Stored data entries
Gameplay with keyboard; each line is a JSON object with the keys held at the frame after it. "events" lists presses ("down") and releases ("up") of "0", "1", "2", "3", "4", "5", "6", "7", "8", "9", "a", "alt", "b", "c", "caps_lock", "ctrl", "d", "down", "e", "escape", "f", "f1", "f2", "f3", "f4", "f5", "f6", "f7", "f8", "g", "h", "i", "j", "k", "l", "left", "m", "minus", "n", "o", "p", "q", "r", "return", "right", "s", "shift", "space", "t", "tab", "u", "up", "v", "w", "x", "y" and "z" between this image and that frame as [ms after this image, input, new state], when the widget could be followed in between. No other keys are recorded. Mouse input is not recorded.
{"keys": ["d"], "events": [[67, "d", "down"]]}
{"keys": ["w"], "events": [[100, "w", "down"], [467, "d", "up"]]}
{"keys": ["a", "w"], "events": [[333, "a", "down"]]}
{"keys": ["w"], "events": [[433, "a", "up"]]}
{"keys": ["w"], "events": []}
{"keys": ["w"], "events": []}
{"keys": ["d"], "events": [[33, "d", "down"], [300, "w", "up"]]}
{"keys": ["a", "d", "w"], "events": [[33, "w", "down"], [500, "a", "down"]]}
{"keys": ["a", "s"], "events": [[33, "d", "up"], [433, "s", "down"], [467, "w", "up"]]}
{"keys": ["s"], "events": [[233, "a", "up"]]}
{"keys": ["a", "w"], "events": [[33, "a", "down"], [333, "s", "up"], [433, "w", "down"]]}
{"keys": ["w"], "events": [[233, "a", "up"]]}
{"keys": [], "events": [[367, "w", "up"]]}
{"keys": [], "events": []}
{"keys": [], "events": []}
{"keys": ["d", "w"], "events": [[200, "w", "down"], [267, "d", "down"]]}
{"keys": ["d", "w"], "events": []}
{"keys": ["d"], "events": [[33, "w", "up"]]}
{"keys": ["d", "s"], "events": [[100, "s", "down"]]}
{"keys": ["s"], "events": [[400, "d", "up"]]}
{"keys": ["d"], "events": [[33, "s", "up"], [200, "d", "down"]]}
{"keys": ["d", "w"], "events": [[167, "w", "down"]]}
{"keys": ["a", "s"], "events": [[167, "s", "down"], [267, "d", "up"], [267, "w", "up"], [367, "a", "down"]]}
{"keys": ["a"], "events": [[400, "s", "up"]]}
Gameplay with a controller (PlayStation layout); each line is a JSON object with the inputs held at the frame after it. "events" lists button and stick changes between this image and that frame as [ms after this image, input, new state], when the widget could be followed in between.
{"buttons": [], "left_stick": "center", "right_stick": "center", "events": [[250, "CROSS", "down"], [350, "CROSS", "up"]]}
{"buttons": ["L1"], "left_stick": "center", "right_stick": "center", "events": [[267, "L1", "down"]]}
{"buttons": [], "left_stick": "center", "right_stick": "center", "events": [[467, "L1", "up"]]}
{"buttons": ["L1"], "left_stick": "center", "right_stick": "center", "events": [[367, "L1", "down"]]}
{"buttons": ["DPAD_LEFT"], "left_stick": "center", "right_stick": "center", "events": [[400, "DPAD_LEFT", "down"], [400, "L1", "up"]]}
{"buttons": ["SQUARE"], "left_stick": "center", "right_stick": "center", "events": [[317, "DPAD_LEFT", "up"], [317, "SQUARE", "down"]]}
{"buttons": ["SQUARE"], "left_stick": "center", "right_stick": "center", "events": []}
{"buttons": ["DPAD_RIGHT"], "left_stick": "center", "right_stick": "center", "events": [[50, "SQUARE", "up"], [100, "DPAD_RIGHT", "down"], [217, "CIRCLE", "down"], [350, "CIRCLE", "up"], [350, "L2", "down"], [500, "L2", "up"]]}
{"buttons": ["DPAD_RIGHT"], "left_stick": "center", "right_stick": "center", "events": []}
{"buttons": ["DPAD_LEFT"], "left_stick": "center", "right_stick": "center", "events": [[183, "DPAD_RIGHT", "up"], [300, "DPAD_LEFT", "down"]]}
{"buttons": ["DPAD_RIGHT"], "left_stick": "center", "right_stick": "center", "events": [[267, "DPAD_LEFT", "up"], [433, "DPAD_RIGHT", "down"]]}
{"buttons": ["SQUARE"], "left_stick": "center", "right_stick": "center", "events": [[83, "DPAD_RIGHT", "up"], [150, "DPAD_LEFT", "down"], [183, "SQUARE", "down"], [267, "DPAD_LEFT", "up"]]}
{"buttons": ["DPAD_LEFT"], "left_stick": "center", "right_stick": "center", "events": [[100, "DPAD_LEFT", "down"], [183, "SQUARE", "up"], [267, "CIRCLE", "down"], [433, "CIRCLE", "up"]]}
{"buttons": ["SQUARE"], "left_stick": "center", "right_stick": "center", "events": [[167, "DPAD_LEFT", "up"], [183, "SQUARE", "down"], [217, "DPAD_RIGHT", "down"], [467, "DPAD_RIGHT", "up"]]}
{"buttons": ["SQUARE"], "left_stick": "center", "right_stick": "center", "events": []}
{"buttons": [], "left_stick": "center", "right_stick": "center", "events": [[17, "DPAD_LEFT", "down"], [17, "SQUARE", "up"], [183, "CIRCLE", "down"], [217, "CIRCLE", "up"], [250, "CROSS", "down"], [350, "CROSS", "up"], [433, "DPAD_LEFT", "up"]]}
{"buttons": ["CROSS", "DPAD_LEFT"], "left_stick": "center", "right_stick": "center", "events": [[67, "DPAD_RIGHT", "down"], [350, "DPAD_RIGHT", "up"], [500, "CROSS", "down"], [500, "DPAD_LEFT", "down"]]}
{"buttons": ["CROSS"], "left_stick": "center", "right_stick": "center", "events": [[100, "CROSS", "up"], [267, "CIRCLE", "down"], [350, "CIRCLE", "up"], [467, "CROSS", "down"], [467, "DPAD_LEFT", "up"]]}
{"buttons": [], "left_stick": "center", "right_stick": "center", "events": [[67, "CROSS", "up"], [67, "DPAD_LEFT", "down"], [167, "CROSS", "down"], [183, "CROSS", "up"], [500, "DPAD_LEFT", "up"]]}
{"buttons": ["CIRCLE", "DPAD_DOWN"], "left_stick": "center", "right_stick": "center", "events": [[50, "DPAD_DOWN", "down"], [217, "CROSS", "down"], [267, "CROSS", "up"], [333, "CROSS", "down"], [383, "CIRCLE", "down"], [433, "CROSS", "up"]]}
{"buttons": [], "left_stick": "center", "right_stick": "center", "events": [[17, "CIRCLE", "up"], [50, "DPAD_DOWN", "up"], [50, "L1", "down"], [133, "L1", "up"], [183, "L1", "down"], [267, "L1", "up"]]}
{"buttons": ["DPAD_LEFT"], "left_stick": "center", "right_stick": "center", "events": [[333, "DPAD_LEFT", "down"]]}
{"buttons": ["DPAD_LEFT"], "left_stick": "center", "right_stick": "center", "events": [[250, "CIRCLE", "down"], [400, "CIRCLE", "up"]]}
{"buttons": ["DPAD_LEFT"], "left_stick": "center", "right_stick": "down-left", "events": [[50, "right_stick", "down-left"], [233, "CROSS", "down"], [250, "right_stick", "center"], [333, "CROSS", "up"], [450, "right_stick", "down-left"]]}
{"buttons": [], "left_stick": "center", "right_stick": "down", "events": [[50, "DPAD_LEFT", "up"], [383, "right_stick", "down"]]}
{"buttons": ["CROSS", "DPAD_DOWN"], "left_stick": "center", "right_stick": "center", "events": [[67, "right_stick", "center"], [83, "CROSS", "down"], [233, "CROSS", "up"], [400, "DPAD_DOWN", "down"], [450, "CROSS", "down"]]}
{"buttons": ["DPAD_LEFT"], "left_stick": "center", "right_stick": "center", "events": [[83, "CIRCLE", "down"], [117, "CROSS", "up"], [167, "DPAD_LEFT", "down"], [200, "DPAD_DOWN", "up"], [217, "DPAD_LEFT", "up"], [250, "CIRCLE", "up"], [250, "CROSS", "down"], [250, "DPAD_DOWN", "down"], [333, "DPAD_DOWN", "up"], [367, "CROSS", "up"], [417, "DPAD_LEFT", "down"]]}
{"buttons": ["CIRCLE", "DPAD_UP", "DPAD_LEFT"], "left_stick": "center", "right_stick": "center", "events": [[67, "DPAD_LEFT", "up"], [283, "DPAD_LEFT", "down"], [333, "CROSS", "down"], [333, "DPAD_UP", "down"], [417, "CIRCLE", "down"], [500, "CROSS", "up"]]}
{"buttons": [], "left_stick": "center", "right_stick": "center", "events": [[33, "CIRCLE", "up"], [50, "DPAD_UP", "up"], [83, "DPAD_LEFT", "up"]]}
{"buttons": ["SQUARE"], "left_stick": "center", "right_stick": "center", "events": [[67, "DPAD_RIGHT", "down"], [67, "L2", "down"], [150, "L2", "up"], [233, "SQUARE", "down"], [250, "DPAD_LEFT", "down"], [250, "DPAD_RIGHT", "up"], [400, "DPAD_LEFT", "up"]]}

Work task:
Please find how many lines in the records hold "between", then give that number with nothing else.

Solution:
2